4.° Les alimens. Vous vous donnez pour un homme à bonne chère, & vous ne sentez pas que l’ail, la ciboule, le pain bis inflexibles aux façons de votre fanfaronade, portent par-tout avec vous votre cuisine & votre vanité ; d’un autre côté la multitude des viandes, le rafinement des ragoûts par une fermentation indigeste font de votre estomac une cassolette dégoûtante qui détaille tout ce qu’on y a jeté. Une vie réglée, sobre, frugale est un doux parfum, la crapule rend insupportable, sur tout l’ygrognerie fait fuir tout le monde. Le Dieu de la treille ne fut jamais l’amant de Flore ; la rose & le jasmin ne saurcient couvrir les exhalaisons bachiques.
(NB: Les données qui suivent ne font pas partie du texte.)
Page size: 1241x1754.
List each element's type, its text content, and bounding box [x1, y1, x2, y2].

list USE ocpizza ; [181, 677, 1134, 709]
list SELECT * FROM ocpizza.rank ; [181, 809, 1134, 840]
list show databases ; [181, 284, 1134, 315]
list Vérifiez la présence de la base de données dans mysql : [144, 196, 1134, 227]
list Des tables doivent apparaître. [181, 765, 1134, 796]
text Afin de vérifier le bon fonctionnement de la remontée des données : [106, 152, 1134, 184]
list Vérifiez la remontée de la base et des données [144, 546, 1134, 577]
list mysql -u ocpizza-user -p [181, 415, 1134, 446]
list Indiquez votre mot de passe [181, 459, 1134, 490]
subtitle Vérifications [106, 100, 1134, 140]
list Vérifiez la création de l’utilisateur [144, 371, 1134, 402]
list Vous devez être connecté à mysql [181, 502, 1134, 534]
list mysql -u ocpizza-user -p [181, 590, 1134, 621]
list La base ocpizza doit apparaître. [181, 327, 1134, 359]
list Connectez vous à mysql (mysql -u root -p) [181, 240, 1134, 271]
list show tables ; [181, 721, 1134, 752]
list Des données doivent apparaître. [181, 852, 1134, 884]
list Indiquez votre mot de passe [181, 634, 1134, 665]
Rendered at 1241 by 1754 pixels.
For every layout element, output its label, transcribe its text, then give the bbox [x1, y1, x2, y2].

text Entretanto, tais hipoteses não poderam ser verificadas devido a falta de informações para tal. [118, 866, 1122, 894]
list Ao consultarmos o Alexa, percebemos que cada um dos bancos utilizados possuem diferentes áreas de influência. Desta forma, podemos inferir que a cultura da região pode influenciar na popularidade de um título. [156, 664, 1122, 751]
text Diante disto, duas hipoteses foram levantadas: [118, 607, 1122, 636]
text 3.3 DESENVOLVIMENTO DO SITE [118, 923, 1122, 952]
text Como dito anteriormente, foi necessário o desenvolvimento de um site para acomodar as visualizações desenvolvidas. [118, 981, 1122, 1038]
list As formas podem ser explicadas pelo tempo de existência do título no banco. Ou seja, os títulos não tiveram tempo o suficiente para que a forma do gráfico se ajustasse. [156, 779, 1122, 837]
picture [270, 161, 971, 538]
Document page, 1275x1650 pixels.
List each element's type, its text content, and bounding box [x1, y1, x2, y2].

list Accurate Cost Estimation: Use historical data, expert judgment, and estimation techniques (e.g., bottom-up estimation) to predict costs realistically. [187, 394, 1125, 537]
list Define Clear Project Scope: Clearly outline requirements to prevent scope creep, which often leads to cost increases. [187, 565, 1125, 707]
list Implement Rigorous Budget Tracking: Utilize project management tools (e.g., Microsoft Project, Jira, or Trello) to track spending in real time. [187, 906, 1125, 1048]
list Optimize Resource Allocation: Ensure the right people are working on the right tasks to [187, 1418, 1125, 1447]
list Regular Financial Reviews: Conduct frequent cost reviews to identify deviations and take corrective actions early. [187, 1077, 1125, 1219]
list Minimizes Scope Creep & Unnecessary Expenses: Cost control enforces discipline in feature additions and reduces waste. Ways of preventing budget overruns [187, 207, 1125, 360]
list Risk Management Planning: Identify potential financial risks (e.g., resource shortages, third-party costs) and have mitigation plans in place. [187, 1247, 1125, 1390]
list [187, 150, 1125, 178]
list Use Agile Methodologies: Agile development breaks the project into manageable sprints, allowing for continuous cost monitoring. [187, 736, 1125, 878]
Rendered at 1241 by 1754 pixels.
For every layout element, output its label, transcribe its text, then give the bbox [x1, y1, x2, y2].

5.° Le metier. A quoi servent ces brillans dehors ? Quo semel est imbuta recens servabit odorem testa dici , sentés l’écurie où ce Marquis fut palefrenier le cuir qu’il travailla étant cordonnier, &c. Ces titres odoriférans de son antique noblesse implorent l’ennoblissement du parfum, & répandent la roture de la fanfaronade.

6.° La débauche. Source intarissable de mauvaises odeurs elles fait du corps de l’homme un cloaque qu’il faut couvrir d’un nuage d’ambre gris ; Le crime le tient toujours dans l’ordure, il ne peut trop se parfumer, le vice transpire par tous les pores, c’est un cadavre embaumé, un momie que l’art du baigneur comme celui des Égyptiens remplit d’aromates ; que la décoration n’en impose pas. Ce Prince de la scène, ces merveilleux du logis ; victimes infortunées des maux innombrables aussi honteux que douloureux, fruits amers de leur corruption traînent des corps blasés des membres infects ; une salle de spectacle seroit pire qu’une salle d’hôpital, si la décoration des odeurs plus nécessaire que celles des peintures ne trompoit l’odorat, comme la perspective trompe les yeux, & ce n’est pas moins dans le physique que dans le moral que se vérifia la parole de Saint Paul. La bonne odeur de la vertu, la mauvaise odeur du vice.